Peccato veniale, venialissimo, anzi neppure un peccato. Una volontaria dimenticanza (Monsignor Oliva è persona troppo intelligente per non aver valutato i pro e i contro, per la gerarchia ecclesiastica e per il suo gregge di fedeli, del richiamo al passato ventennale di don Strangio).
Monsignor Oliva ha saltato dunque questo rischiosissimo e spinoso passaggio ed è andato a palle incatenate contro quelli che «vengono per affari illeciti». Ha usato il tempo presente Monsignor Oliva («vengono») proprio perché sa che il cammino per sradicare non tanto e solo la ‘ndrangheta quanto e soprattutto la cultura mafiosa, è lungo e tortuoso. «A questi diciamo di restare a casa propria. Non è questo il luogo adatto» ha chiosato il vescovo.
Poi un piccolo capolavoro dialettico, partito da una considerazione. Questa: «Il Santuario è di tutti, un bene comune, ma non un bene di chi pensa di poter fare in esso ciò che crede. L’osservanza delle regole dell’ospitalità è fondamentale. Rispettare e tenere puliti gli spazi messi a disposizione sono comportamenti che hanno a che fare con il senso civico, ma anche espressione di filiale devozione a Maria».

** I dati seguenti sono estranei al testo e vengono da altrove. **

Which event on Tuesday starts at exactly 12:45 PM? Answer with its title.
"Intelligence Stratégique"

Un ragionamento che non fa una grinza ma che apre la strada a questa riflessione: «In questa direzione va l’allestimento del sistema di videosorveglianza che abbiamo voluto attivare nel corso dell’anno. So che a qualcuno può non piacere, ma non c’è altra via per salvaguardare il nostro Santuario dalle interferenze esterne».

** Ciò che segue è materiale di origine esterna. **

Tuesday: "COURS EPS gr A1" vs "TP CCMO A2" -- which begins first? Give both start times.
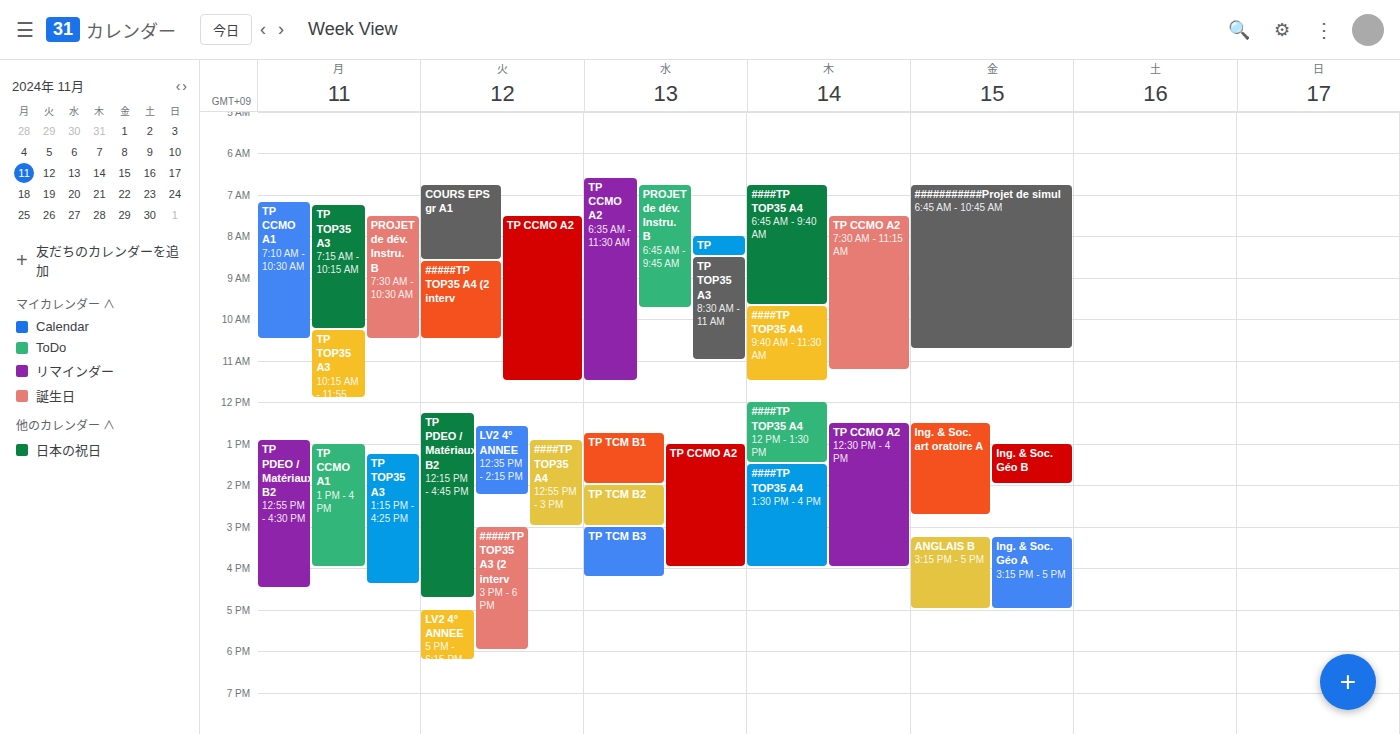
"COURS EPS gr A1" 6:45 AM; "TP CCMO A2" 7:30 AM.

Sublime quel richiamo alle «interferenze esterne» che poi altro non sarebbero che il sottogenere umano degli uomini di ‘ndrangheta, un miscuglio mortale di capre camuffate da soldati e raffinatissime menti.
«A qualcuno può non piacere» dice Monsignor Oliva (e quel qualcuno non è certo il cattolico credente e praticante) quel sistema di videosorveglianza ad uso anche delle Forze dell’ordine (di cui lo scorso anno scrissi sul Sole-24 Ore) ma così e se vi piace. E se a qualcuno non piace, ecco che, per migliorare il servizio di accoglienza la diocesi di Locri-Gerace ha previsto altre iniziative, «quali un presidio delle forze dell’ordine (che hanno già dato la propria disponibilità e questo fa loro onore) ed un pronto soccorso medico attivi nei periodi di maggiore affluenza».
Fatti. Finalmente fatti. Uniti in indissolubile matrimonio a parole che, lanciate in omelia contro la ‘ndrangheta come vedremo anche nei prossimi servizi che questa settimana dedicherò all’omelia stessa di Monsignor Oliva, fanno nuovamente sperare in una trincea calabrese di Chiesa contro mafie e sistemi criminali integrati.